Metro's long-range spending plan, which stretches through 2025, calls for an additional $6.4 billion in funding to pay for repairs and maintenance, but that still leaves the agency $3.6 billion short.

And those billions won't cover any expansion of the system. Rather, the money Mr. White is seeking will go to basic rehabilitation work on elevators, escalators and stations, along with overhaul of rail cars and buses.

Raising fares alone won't solve the problem either, Mr. White said, and he doesn't expect Metro to even consider a fare increase for two more years.

"We made a commitment not to raise fares until 2002," he said.

Mr. White acknowledged the past few months have been rough from a disastrous April 21 fire on the Blue-Orange Line near Foggy Bottom that left 273 persons trapped in a smoke-filled car for hours, to the recent FTA audit.
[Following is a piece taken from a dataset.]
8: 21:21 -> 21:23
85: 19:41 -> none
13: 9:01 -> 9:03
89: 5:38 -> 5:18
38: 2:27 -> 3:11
But despite the problems, Mr. White said he feels the relationship he has with Metro's five-member, trijurisdictional board is "secure."

Last month, Maryland members of the board exercised a jurisdictional veto a rare rebuke from the board that killed Mr. White's original request for a $1.85 million 60-day "action plan."

Instead, the board approved a scaled-back $700,000 plan to improve customer-service initiatives.

Both of Maryland's voting members Decatur Trotter and Cleatus E. Barnett made it known they did not like Mr. White circumventing the budget committee and "surprising" the board with the request for extra funds.